Over the past few years, the consumer credit market has undergone a huge transformation. At the root of this change is the new limitation of the ceiling of the interest rate which entered into force in 2016. With this law, the upper limit of the interest rate has gone from 15 to 10%. This is to prevent over-indebtedness. Since then, banks have all been entitled to ever lower credit. Discover the evolution of the market since 2015.
Lower and lower
While only three banks had to cut their interest rate cap, they all opted for the lowest possible rate strategy. Prior to the entry into force of the limit, the minimum rates did not fall below 5.9%. Today, there is a real downward trend. In 2017, most banks granting consumer credit offered minimum rates of around 4.5%. The record low rate touched 3.9%. However, while the minimum rates are lower, the average rate sold touches higher points. Only 15% of loan applicants get rates between 4.5% and 6.9%. Today, there is a new decline. The average is currently between 6.9% and 8.9%.And more than half of consumers obtained a rate between 9% and 9.95% between July 2016 and the end of 2017, down by 3 points compared to the average before the new restriction but very close to the maximum limit imposed.
Where to compensate?
The drastic drop in rates implies a rebalancing in other fields. The durations in months have been expanded in recent years. Previously, obtaining a loan spread over 120 months, for example, was complicated. Today, this type of duration is increasingly allowed in practice, generating more interests.
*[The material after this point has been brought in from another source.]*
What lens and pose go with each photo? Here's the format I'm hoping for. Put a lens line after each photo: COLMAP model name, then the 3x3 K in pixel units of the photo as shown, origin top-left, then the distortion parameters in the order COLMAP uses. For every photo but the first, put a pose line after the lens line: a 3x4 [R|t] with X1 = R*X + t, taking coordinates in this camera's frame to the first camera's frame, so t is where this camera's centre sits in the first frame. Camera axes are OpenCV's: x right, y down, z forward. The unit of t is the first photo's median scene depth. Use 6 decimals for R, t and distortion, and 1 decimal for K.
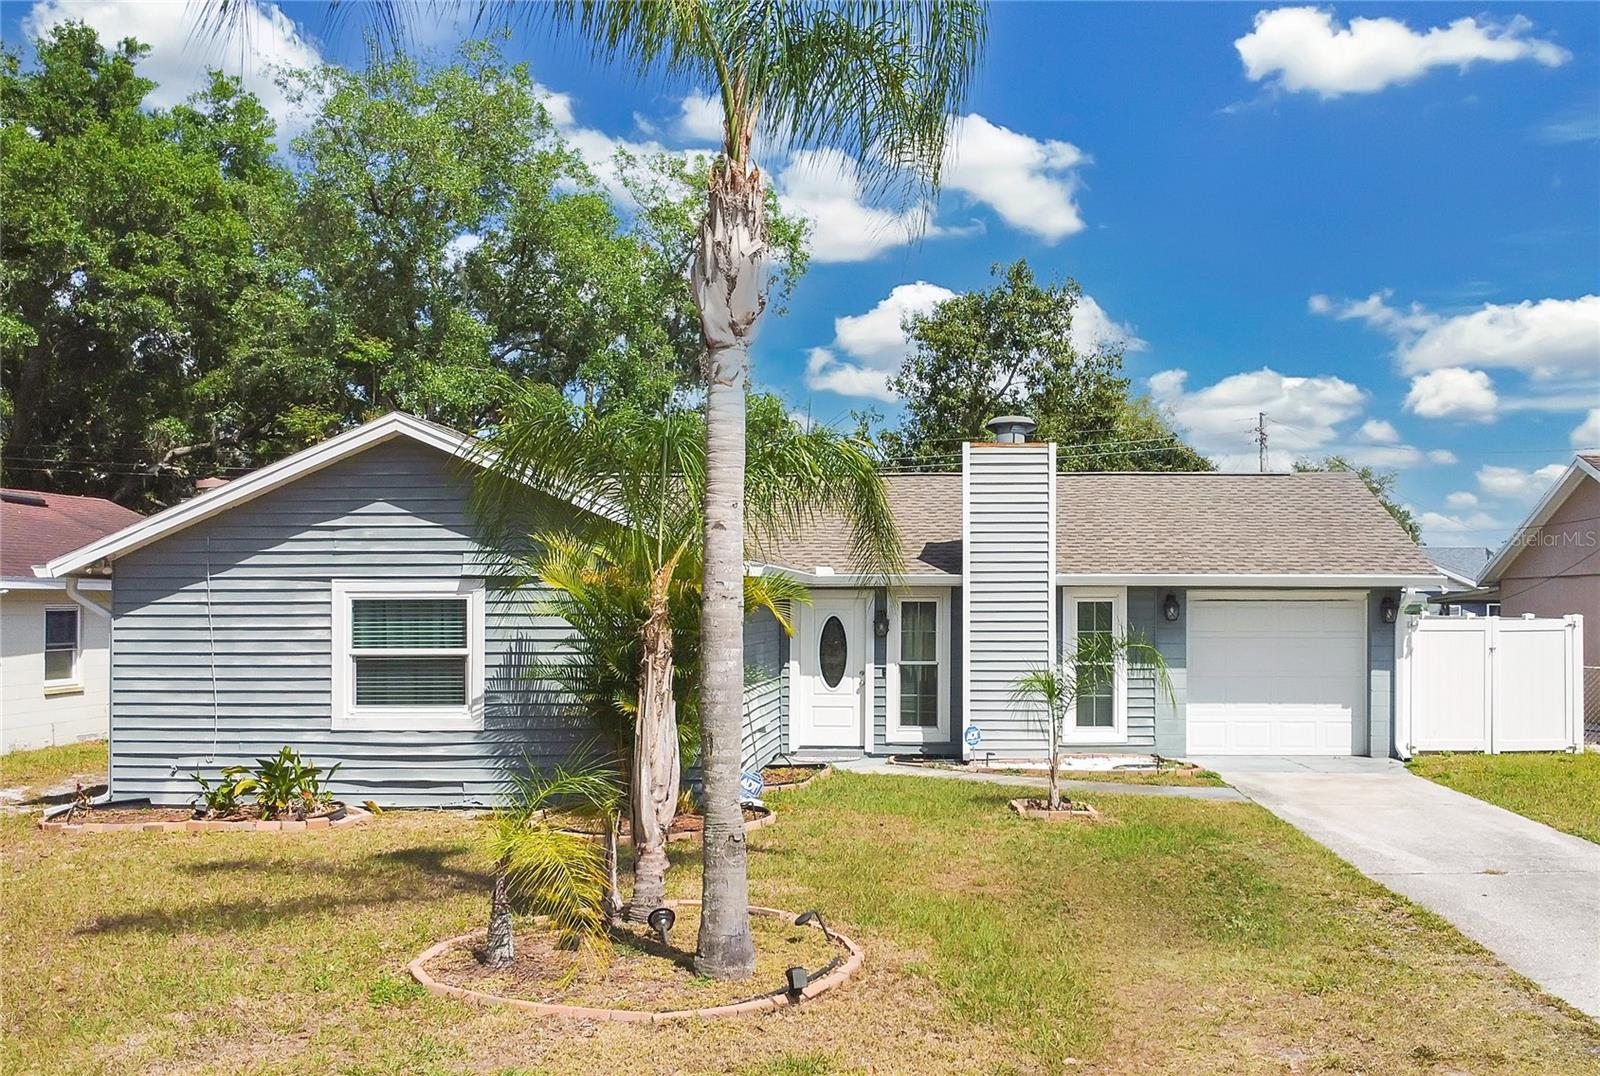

The same goes for the amounts. The limits of 100,000 or 250,000 USD are becoming less and less rare, following the example of Cembra, which went from a range of amounts between 500 and 80,000 USD in 2015 to a fork from 1,000 to 250,000 USD.
For the consumer, these market transformations do not translate into lower costs, but rather into lower risks, since if the rates are lower, the repayment periods will tend to be longer, which implies a greater number of months. However, with lower monthly payments, the debt risk is less. The determination of customers’ risks and earnings is also facilitated by the wider range of amounts. Other laws established in 2016 help prevent over-indebtedness. Aggressive advertisements are no longer authorized and the term for a right of withdrawal has doubled from 7 to 14 days. Thanks to responsible credit, brokers and bankers are now also required to take risks into account in the event of financial contingencies.